First a video of a joke–best watched first.

On the heels of the recent extension that Brian Leiter gave invited evaluators, I provided a list of reasons evaluators gave for why they had failed to turn in their surveys on time (#PGREvaluators: “Struggling with Other Obligations”). It was intended to be  funny. But I believe that I may have left some non-Jewish colleagues perplexed by the #9 on the list:

  1. There was something too goyisha about the whole thing (*that is, the PGR).

A word explanation here. For Jews, of course, something that is non-Jewish is often referred to as goyish or goyisha. It can be about something innocuous, or it can have more of a bite. In that case it may accompany veiled or explicit criticisms of people who have power or positions denied to Jews, often over centuries. Like other oppressed peoples, Jews have a long tradition of jokes about their oppression and their oppressors; you can also hear criticism of oppression in the ways that Jews have used certain phrases.  “That’s easy for you to say” is addressed critically to a person who is clueless about how his (or her) station–perhaps one of privilege and standing–may be affecting his (or her) perceptions. You might be sitting next to me on a bench and we can be schmoozing as old friends, but it becomes clear that you can’t fathom what’s happening in my life; perhaps it’s about problems with my kids that you don’t have with yours, or it happens when you tell me about all the wonderful benefits you get from membership in a club, one I can’t join because I am a Jew.

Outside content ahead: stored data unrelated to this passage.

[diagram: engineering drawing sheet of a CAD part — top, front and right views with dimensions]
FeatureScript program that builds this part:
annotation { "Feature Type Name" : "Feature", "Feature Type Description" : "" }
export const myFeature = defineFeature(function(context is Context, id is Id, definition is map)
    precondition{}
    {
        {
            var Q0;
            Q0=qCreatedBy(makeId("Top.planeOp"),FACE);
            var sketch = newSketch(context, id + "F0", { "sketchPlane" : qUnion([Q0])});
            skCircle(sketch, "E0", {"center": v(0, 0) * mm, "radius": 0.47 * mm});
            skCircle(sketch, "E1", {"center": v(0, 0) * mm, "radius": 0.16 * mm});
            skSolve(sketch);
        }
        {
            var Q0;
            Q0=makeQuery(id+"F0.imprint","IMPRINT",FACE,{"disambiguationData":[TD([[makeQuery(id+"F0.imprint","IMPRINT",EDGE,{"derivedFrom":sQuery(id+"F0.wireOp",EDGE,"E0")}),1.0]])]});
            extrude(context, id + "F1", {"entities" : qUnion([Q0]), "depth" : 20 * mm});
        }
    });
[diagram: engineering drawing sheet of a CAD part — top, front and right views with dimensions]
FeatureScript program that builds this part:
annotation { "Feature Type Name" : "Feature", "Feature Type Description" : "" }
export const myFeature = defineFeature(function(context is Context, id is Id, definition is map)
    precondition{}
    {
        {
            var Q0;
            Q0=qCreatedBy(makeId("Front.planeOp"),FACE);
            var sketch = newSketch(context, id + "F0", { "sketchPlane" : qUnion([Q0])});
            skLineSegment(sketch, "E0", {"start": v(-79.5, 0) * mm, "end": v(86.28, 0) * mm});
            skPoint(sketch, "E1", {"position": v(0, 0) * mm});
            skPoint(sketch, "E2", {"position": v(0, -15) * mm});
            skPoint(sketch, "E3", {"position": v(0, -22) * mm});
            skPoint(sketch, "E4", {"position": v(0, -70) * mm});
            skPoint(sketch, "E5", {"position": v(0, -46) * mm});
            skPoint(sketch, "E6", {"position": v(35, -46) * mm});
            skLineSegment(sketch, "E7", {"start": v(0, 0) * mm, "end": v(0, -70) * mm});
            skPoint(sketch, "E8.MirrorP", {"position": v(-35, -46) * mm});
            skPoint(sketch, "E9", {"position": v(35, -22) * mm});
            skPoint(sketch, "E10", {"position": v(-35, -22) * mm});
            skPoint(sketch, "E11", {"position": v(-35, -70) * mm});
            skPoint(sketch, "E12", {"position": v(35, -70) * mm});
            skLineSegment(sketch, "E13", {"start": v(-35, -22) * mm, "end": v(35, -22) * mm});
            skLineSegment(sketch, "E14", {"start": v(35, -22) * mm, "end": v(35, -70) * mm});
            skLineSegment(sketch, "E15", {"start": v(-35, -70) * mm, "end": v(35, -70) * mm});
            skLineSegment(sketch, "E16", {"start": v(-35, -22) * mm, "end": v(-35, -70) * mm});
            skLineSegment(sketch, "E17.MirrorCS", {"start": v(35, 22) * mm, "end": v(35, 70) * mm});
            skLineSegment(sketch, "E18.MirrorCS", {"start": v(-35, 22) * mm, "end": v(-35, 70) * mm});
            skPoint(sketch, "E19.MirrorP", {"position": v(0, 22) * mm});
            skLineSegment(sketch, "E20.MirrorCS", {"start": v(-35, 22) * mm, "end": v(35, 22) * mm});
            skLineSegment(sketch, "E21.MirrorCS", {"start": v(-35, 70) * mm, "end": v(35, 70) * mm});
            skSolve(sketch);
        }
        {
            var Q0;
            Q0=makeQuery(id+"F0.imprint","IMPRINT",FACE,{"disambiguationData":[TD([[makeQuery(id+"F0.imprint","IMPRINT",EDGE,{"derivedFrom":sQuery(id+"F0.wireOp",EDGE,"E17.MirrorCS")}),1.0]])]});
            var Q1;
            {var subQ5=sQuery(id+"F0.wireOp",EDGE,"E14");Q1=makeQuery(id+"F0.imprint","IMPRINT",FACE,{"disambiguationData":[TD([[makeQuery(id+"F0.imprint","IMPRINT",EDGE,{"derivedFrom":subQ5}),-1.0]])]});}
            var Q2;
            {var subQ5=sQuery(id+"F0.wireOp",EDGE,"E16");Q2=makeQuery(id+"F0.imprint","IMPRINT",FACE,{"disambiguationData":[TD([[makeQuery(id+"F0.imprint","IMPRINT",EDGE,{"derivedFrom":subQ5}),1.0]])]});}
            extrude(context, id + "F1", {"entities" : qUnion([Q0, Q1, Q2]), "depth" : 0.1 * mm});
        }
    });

So I say, “That’s easy for you to say.”

I’ve expended a good deal of electronic paper pointing out that the PGR is a flawed instrument and that it is inappropriate for philosophers to support it. But I don’t believe I’ve been direct enough, until my goyisha comment, about what’s at stake. So let me make it clear now. The reason the PGR is goyisha is that it confuses the rational justification of authority with domination, a condition well-known to Jews and other marginalized peoples. It’s what Jews came to expect from many goyim down through the centuries.

People who exclude others from participating in activities that are related to human flourishing, especially when that exclusion is accompanied by a belittling of the worth of these others, for no rationally justifiable reasons, are engaging in a form of domination. It doesn’t have to be direct. It can be a consequence of a system. Surely the vast majority of the members of the PGR’s Advisory Board and the evaluators don’t see themselves as engaged in an activity that is deeply exclusionary. It’s not their intention to dominate–they would never dream of such a thing. But this is not about intentions, it’s about the consequences of actions. It’s about the willful ignorance of relevant data and analysis. It’s about ignored facts, for example, the quality of graduate students in certain non-PGR ranked programs, who have comparable grades and tests scores to those in so-called top ranked PGR programs. PGR supporters usually assume that students matriculate at these other schools because they can’t get into the top ones, ignoring the real reason, that these students want to study different things. PGR supporters can’t see these and other facts. They don’t fit the narrative. They assume theirs is the rational explanation.

People who consider themselves liberals and progressives are serving as evaluators and members of the Advisory Board. With a few exceptions they have not been willing to have a public discussion with those who have been, in recent times, unfairly disenfranchised or marginalized by the PGR. They avoid situations in which a colleague in another tradition might point out their advantages, some of them owing to nothing but a confluence of historical events that has very little to do with the merits of a specific philosophical tradition. I feel comfortable making this claim because many of us have for many months–no, years–been trying have a public conversation with people who support the PGR. But with a handful of exceptions, Board members and evaluators have not been willing to put themselves in a position in which they can hear criticism, especially personally, one-on-one, or in a public forum. This is a sure sign that we are not dealing with a rational exercise of authority but with domination, which dismisses the views of the excluded, or in Leiter’s words, the self-deceived.

One of my deepest disappointments in all of this is that the Advisory Board members and evaluators haven’t been willing to put themselves in situations in which someone can turn around and say to them, “That’s easy for you to say.”  This is what we should be doing as philosophers, that is, listening for criticism to the effect that our own situations and interests may be blinding us, undermining our impartiality.  Instead these folks look to their would-be peers for reinforcement and continue to support a ranking system that is unjustifiable on its merits, whether in terms of its methodology or simply in terms of the exclusion that it creates in a profession that is supposed to be dedicated to the examined life.

I do not believe that it is an accident that some of the most vocal critics of the PGR have been women and members of other underrepresented groups in philosophy.